Another very basic question.
XSI Backup pro is installed on our main EsXi and the 3 others EsXi are linked to the main one. Remote backup are working, no issue there.
Can I now deactivate secure SHELL and its port on all my EsXi without breaking that configuration? Will the main EsXi still be able to connect to the remote EsXi? (I don't think so).
But I also don't think that it's best practice to let SSH access to all our EsXi (even if you change the default port number).
What do you recommend?
Thank you for your time and assistance.
Last edited by lfkl (2019-03-18 03:34:05)
You can't block your SSH port, that's the communication protocol between XSIBackup servers.
Use your firewall to limit access based on IP. Changing the default SSH port will keep you safe from most warms that just scan standard ports to break through using delayed brute force attacks mainly.
Configuring the sshd_config (/etc/ssh/sshd_config) file to disable password authentication will close the main entrance door. XSIBackup uses a key pair to authenticate, which is far more secure.
In regards to directly focused attacks (if you suspect you may be the target of one of them). Use a firewall to drop packets comming from unknown networks and use a rate limiting chain to limit the rate of eventual attacks. You can detect the offending networks and even close down the SSH service temporarily if you suspect they may be spoofing some valid IP of yours.

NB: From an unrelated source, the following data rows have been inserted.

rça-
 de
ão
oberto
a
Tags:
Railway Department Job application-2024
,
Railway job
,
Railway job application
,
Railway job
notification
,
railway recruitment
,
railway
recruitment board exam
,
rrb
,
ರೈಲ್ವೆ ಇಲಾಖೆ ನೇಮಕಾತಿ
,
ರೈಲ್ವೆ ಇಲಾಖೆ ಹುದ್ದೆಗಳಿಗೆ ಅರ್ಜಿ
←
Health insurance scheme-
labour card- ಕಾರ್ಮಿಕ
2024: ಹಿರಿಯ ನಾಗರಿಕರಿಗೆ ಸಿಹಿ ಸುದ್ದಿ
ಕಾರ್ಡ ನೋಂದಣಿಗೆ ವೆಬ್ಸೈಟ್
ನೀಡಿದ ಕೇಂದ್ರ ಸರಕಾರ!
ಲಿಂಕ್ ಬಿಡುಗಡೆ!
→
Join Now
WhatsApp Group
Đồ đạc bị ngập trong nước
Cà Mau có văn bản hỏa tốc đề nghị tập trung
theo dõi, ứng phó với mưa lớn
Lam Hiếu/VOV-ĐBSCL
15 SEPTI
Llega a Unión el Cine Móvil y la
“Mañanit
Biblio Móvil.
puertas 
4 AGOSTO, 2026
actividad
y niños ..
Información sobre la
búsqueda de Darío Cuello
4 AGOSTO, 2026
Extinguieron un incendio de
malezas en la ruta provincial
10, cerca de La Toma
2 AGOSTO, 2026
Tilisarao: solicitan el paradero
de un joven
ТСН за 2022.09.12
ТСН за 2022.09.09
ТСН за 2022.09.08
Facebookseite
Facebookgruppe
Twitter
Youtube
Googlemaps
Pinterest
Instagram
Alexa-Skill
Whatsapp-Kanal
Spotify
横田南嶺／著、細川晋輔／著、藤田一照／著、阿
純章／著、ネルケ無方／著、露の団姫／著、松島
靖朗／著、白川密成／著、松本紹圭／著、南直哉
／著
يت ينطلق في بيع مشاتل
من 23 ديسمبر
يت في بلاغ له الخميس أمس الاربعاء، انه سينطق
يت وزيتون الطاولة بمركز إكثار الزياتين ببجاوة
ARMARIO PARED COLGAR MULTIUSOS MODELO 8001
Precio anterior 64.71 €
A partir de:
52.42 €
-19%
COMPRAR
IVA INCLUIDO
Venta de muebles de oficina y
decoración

Thank you for your detailed answer.
A workaround solution could be to install XSI backup pro on all other EsXi as we do not have so many but I'm not sure we're entitled to do it in terms of license rights with only one license purchase ?
Of course, that also means as many XSI version updates as EsXi which is fast but still time consuming.
Yes, XSIBACKUP-PRO license is per crontab, up to 20 hosts from one crontab.
This is regular systems administration of SSH service. Many services work over SSH nowadays and securing this protocol is part of every day system admin's tasks.